Not programmed to comply –
cannot tolerate oppression:
a pressure cooker
ready to explode

Do-gooders sit up
straight and smile
encouragement:
I slouch defiance

Don’t ask me to respect
that which is disrespectful –
my fuse is short
of that I’m certain

Don’t slot me;
leave me –
creative inspiration
is not lacking here

I’m a free agent
a incorrigible scamp –
authority doesn’t scare me
’cause I’m beyond control.

(That Kid, first appeared on One Woman’s Quest II, June 2017. Found poem here.
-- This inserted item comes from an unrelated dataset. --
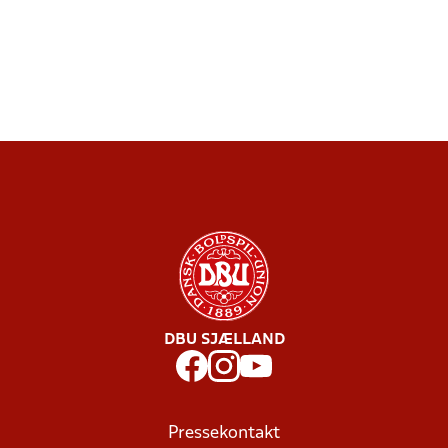
DBU SJÆLLAND
Pressekontakt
Image my own)

First Place in a Writing Contest

Thank you to the Story Circle Network for accepting my story:  Hoping to Be Missed.

I am excited to report that I won first place in the Reflections Personal Essay Contest 2018.

To read the story and find out more about the Story Circle Network, click here.

Oh Baby, I Have Purpose

Baby Whisperer, they call me –
some definitions we just slide
into, naturally; discovered mine
at the age of nine, when my sister,
a child herself, gave birth and I,
the babysitter, was also born.

Ran a school that summer –
charged a quarter a week to
neighbouring parents, promised
to prepare their children for the
year ahead, turned my knack
into an entrepreneurship.

Uprooted at eleven to a highrise
full of families, filled my calendar
with other’s people’s offspring –
was in demand – while other teens
partied and rebelled, my wallet
bulged with babysitter’s cash.

Projected success into future
plans, told the guidance counsellor
I wanted to get my ECE – work in
day care – she scoffed, said I was
too smart, should be a psychiatrist
the world needs shrinks, not nannies.

So I signed up for psychology and
sociology – did not find myself, quit,
married a man – really just a child –
felt I’d found myself in the role of
wife, ignored the fact that I had
only replaced his mother – grew tired,

ran into the arms of another, racing
to have children of his own – knew
how to do children – returned to school,
studied Children’s literature, psychology,
set my sights on being a teacher – but
it all fell apart; alone raising three.

Married again, finding comfort in the
mothering role, became a teacher –
replaced offspring with classrooms;
certain I was fulfilling a calling, until
illness swept it all away, confined me
to a bed, homebound, erased purpose.

But wait; the story doesn’t end there –
because now I’m a grandmother – my
babies have babies – and even from my
invalid bed, I can care for the wee  –
the Baby Whisperer still has the touch –
purpose reignited with each new life.

Absence

Slippers, perched at night stand,
twitching impatiently,
mark the absence of feet,
cannot appreciate the meaning
of unruffled bed covers.

Abandoned, a coffee mug
bemoans its curdling contents,
complains of thick brown lines
contaminating its porcelain shine,
has not noted absence of hands.

Chair, pushed back from desk,
in partial rotation, sits awkwardly,
commanding attention, disturbed
by its misalignment, has not thought
to ponder absence of body.

House, uncomfortable with silence
creaks unnaturally, loudly voicing
objections to the absence of footfalls,
automated machinery and incessant
rings, beeps, and chimes of technology.

I try to reassure them that the absence
is only temporary, that the man whose
presence so strikingly fills this space
will return,  hope they cannot read
the apprehension in my tremulous heart.